Oui. Et la connaissance obtenue intérieurement ne devrait pas rester cachée en notre esprit, mais être partagée avec les autres. Pour faire cela correctement, il nous faut explorer les esprits des autres, et comprendre comment ils fonctionnent. En d’autres termes, nous devons expliquer toute connaissance intérieure que nous avons pu obtenir, d’une façon qui puisse être utile aux autres. Ce type d’éducation intérieure est un service authentique. Par exemple, si je veux vous être utile, la meilleure chose que je puisse faire est d’essayer de vous aider à développer votre sagesse propre. Une aide véritable serait de vous introduire à votre propre réalité, de vous laisser devenir plus conscient et connu de vous-même.

En plus de développer nos propres esprits et d’aider les autres à développer les leurs, n’y a-t-il pas d’autres choses que nous pourrions faire pour aider, pour apporter des changements positifs ? Par exemple, en Occident, nous pensons que les actions charitables, telles qu’aider les pauvres et les malades, leur donner nourriture et vêtements, etc., sont très importantes.

C’est bien. C’est très bien. C’est important de faire ces choses. Nous devons être conscients des souffrances des autres et les aider de toutes les façons possibles. La question concerne la meilleure méthode pour offrir cette aide. Ce n’est qu’en nous organisant nous-mêmes en premier lieu que nous pouvons ensuite offrir un service sensé aux autres. Si nous sommes complètement désorganisés, quelle sorte d’aide pouvons-nous donner ?
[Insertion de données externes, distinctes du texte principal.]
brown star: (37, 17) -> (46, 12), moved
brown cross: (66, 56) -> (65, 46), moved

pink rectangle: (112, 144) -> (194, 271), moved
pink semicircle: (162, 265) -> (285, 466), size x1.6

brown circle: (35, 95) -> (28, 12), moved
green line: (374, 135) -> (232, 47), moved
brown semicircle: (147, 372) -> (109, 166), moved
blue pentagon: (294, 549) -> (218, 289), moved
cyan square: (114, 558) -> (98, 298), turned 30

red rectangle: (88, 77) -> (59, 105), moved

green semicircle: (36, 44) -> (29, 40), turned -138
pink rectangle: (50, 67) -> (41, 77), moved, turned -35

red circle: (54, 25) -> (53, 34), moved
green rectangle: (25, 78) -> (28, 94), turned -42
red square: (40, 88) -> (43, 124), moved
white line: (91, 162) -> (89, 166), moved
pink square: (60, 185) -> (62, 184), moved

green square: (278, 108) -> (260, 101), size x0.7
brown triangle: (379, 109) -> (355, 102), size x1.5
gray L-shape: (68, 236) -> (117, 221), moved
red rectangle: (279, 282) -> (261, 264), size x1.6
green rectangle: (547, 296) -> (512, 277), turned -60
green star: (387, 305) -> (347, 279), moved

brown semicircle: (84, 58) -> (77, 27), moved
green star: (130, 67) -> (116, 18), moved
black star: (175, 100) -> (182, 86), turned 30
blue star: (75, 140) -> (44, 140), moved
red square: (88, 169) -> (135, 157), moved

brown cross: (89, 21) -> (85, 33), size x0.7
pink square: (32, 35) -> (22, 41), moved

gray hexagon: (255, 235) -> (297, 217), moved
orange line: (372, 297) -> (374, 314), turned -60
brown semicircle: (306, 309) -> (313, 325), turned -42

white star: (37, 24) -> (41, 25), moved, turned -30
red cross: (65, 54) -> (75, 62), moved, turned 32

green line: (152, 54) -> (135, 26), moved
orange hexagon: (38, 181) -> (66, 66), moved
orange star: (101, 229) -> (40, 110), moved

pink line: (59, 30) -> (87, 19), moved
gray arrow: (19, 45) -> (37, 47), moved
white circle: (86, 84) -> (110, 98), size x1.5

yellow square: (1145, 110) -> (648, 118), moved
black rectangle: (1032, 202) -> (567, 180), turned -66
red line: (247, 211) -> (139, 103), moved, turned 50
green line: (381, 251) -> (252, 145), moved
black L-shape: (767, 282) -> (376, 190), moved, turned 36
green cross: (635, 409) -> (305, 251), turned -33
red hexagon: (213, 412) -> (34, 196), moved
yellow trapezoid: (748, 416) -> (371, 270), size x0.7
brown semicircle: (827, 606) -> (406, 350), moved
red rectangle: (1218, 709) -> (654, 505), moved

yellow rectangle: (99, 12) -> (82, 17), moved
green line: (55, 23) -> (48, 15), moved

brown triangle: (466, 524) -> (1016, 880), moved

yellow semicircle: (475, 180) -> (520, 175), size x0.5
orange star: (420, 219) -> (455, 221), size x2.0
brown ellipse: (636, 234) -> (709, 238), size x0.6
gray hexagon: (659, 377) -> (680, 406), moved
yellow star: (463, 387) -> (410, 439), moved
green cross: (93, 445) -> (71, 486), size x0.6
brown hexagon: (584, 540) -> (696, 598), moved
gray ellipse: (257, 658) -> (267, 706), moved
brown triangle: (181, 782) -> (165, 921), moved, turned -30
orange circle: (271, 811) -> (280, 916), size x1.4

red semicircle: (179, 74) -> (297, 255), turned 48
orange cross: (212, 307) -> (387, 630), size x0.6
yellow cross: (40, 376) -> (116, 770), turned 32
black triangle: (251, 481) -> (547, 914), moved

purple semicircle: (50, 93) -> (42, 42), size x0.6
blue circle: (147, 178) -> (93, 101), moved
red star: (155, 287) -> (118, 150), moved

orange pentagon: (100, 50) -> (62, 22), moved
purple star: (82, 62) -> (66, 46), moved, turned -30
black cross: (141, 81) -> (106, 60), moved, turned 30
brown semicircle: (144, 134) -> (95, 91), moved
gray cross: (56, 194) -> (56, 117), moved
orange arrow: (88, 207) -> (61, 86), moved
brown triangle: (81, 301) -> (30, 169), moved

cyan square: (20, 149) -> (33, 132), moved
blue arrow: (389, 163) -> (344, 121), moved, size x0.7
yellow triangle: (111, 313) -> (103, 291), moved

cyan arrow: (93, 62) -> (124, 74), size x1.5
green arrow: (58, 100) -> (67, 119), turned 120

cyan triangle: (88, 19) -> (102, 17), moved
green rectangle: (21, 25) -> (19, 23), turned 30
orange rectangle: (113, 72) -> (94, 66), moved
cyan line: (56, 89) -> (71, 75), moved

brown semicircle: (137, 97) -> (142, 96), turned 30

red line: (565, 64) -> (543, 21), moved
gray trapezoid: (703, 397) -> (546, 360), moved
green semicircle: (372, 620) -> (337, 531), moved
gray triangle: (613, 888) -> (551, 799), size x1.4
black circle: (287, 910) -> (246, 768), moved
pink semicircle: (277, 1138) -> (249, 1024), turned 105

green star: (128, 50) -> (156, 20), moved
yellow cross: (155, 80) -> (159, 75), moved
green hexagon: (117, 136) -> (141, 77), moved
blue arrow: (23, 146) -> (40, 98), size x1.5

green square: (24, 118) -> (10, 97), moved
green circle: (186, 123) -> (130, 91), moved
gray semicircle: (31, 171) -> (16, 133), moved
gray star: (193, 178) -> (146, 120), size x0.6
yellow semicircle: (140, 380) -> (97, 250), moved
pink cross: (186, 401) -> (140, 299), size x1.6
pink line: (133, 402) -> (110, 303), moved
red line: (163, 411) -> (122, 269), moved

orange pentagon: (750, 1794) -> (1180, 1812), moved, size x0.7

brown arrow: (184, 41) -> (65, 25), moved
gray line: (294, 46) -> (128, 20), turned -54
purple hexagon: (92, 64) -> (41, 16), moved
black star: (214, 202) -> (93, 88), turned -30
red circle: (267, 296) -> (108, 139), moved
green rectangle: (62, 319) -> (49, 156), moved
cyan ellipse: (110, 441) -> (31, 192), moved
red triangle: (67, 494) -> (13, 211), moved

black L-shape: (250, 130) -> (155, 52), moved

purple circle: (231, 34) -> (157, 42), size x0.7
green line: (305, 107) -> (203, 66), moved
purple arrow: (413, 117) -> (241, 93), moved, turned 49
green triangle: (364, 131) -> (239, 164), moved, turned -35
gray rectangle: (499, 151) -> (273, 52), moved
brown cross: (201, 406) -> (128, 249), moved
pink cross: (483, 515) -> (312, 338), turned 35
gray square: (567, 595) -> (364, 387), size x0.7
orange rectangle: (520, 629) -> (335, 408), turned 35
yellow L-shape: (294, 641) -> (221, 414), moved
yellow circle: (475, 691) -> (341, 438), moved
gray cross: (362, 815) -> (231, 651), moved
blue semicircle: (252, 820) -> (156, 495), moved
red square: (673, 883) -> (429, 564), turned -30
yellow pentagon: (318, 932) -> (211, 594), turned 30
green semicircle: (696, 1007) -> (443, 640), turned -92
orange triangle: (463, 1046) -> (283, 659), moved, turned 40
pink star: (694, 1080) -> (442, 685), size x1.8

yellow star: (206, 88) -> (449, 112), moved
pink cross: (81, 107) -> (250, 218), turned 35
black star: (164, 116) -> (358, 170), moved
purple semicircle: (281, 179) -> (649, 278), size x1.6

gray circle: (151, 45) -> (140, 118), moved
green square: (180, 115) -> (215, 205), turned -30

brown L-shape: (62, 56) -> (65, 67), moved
Quoi qu’il en soit, si nous sommes trop organisés matériellement, cela pose aussi des problèmes. Quelquefois, une société charitable devient si strictement ordonnée que le but premier de l’organisation est perdu. C’est pourquoi le meilleur type d’organisation est l’organisation interne ; l’organisation de notre esprit est de la plus haute importance. Si ce qui arrive intérieurement est convenable – si notre esprit est bien entraîné à la sagesse et à la compassion – l’organisation externe correcte suit toujours. Mais même si un tel entraînement intérieur est essentiel, nous ne devons pas méconnaître l’activité extérieure, en minimisant son importance. Il doit y avoir un équilibre entre le développement intérieur et le développement extérieur, si nous voulons vraiment aider les autres.

Extrait de « Silent Mind, Holy mind », © Lama Thubten Yeshe 1978. Traduction de l’anglais par Kunsang Pamo.